Source material:
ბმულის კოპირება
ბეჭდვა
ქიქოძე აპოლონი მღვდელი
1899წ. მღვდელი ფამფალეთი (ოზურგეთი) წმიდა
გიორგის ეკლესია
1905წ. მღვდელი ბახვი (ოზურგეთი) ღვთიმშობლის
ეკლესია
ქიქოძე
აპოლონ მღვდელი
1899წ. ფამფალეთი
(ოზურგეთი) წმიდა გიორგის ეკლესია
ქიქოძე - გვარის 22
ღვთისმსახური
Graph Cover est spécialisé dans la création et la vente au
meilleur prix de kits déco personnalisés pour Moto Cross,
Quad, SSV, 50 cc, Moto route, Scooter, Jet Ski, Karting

--

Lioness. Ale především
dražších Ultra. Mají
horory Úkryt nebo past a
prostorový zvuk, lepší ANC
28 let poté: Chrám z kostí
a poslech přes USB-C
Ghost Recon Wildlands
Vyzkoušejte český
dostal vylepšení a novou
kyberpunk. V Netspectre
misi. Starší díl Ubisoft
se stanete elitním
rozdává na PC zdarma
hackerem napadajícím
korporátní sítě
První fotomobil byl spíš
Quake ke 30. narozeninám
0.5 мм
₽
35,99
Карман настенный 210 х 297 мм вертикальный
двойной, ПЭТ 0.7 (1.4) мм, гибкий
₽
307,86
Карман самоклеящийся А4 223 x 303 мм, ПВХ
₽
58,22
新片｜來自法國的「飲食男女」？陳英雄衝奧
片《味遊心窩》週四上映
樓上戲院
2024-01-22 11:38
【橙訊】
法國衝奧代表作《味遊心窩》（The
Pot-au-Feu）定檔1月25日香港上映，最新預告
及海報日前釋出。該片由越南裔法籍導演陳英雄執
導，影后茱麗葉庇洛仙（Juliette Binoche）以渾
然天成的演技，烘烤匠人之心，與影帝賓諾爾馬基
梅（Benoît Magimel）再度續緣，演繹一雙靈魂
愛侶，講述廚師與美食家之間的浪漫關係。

...

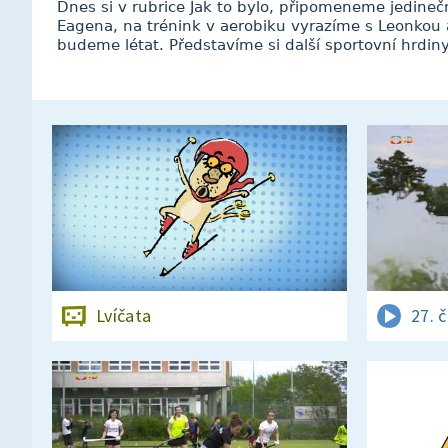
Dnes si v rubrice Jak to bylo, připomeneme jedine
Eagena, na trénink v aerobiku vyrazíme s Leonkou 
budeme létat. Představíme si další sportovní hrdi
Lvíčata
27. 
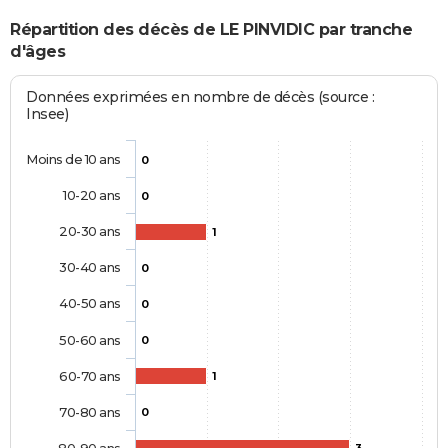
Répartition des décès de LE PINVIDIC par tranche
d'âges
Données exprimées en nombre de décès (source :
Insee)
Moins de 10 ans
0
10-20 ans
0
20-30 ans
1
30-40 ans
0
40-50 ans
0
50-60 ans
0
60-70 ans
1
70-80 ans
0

Instructions for the task: Starting with the line above that holds "法國衝奧代表作《味遊心窩》（The" and stopping with the line that holds "愛侶，講述廚師與美食家之間的浪漫關係。", reproduce each line exactly, omitting all other lines.

Response to the task:
法國衝奧代表作《味遊心窩》（The
Pot-au-Feu）定檔1月25日香港上映，最新預告
及海報日前釋出。該片由越南裔法籍導演陳英雄執
導，影后茱麗葉庇洛仙（Juliette Binoche）以渾
然天成的演技，烘烤匠人之心，與影帝賓諾爾馬基
梅（Benoît Magimel）再度續緣，演繹一雙靈魂
愛侶，講述廚師與美食家之間的浪漫關係。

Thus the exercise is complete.